Robert Rodriguez experiments with family film formatting in Shorts, a series of short films strung together to tell the story of a 'wishing rock' that gets passed around town. It's "so structurally complicated that it almost qualifies as an experimental film and if it fails - as it does - it would be uncharitable to condemn Rodriguez for that" says the Times (2 stars). It's "bouncy enough" reckons the Telegraph (3 stars), while the Evening Standard thinks "there's more fun to be had from watching the various miracles on display than deciphering the story, or wondering why William H Macy and James Spader took bit parts in it" (2 stars).
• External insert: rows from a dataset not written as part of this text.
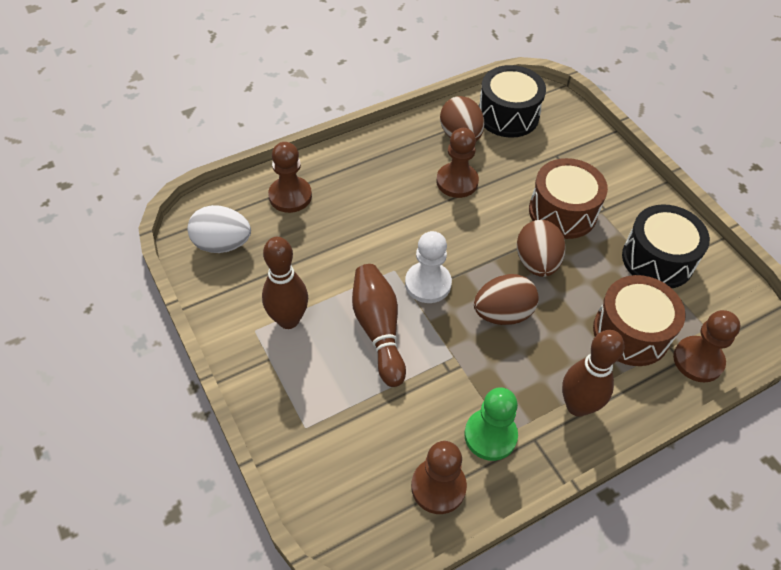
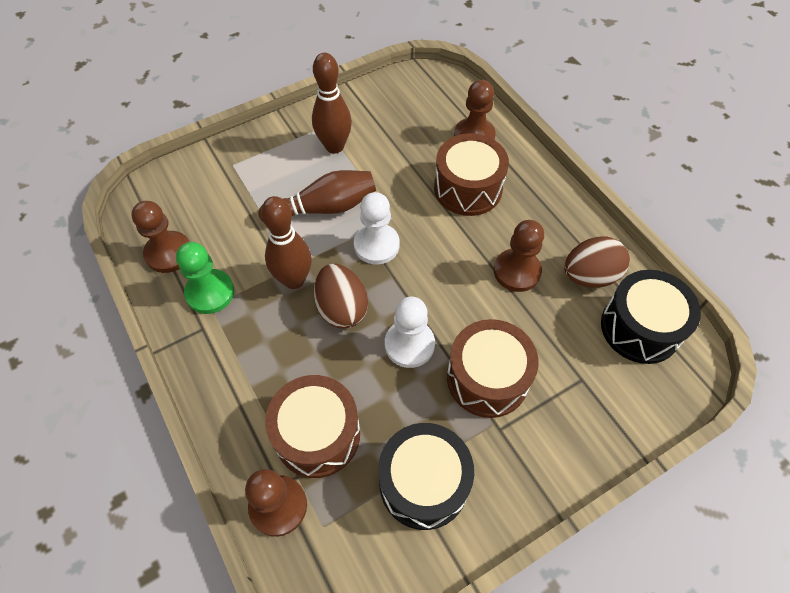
camera: 90 degrees right, 5 degrees up
white egg [187,205,251,253] -> none
brown egg [517,220,566,277] -> white pawn [385,297,435,368]
brown bowling pin [562,330,625,417] -> brown bowling pin moved to [261,196,312,289]
none -> brown drum [434,133,509,216]

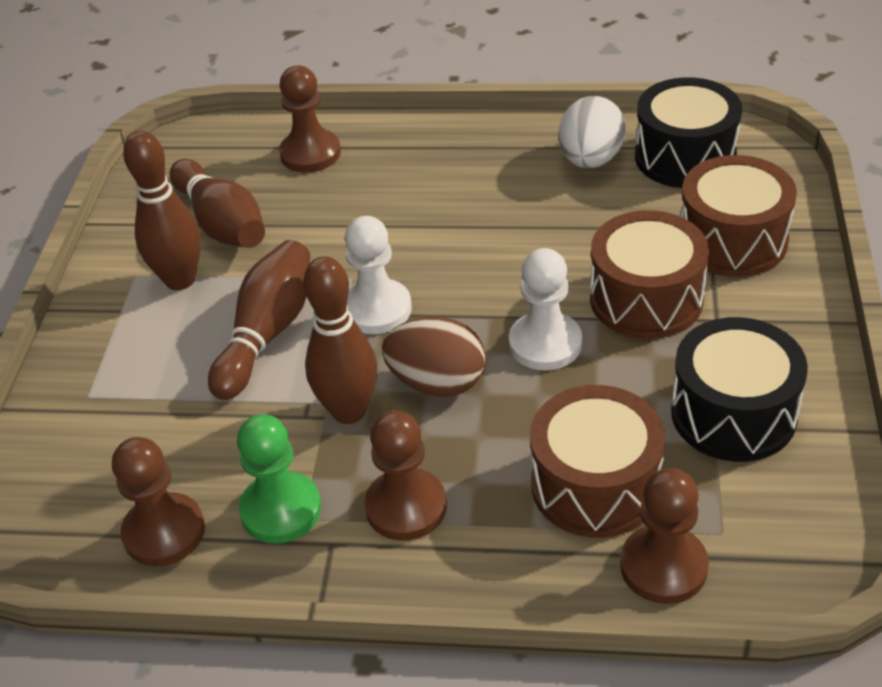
camera: 50 degrees left, 15 degrees down
brown drum [434,133,509,216] -> brown drum moved to [680,155,797,277]
brown pawn [494,220,544,292] -> brown pawn moved to [364,410,447,541]
brown egg [564,236,630,287] -> white egg [559,96,626,168]
none -> brown bowling pin [170,159,265,248]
Chiko is the street name of a Turkish immigrant in Hamburg, involved in the grubby underworld of drugs and violence. It's a "tough and well-observed piece of social realism" says the Standard (3 stars), and the Telegraph bloody loves it: "written and directed in propulsive, no-nonsense style... and it also boasts one of the lead performances of the year" (4 stars). The Independent's less impressed, however, finding "too much of its urban grit seems in thrall to American precedents" (2 stars).

The Wayans Brothers are still churning out their spoofs - the latest is Dance Flick. The Independent thinks even fans "will notice here a thinning in the comedy and a coarsening in its misogynist and homophobic riffs" (1 star), while the Telegraph thinks "scene for scene, there were probably more chuckles in The Reader" (1 star).

Documentary Shooting Robert King is showing at the ICA, and only picks up one review. The titular American photojournalist is, perhaps, "an accidental subject for cameraman Richard Parry: King shows up in Bosnia, shockingly ignorant and dilettante-ish" (Guardian, 3 stars), and this film is made up of footage Parry accumulates over 15 or so years.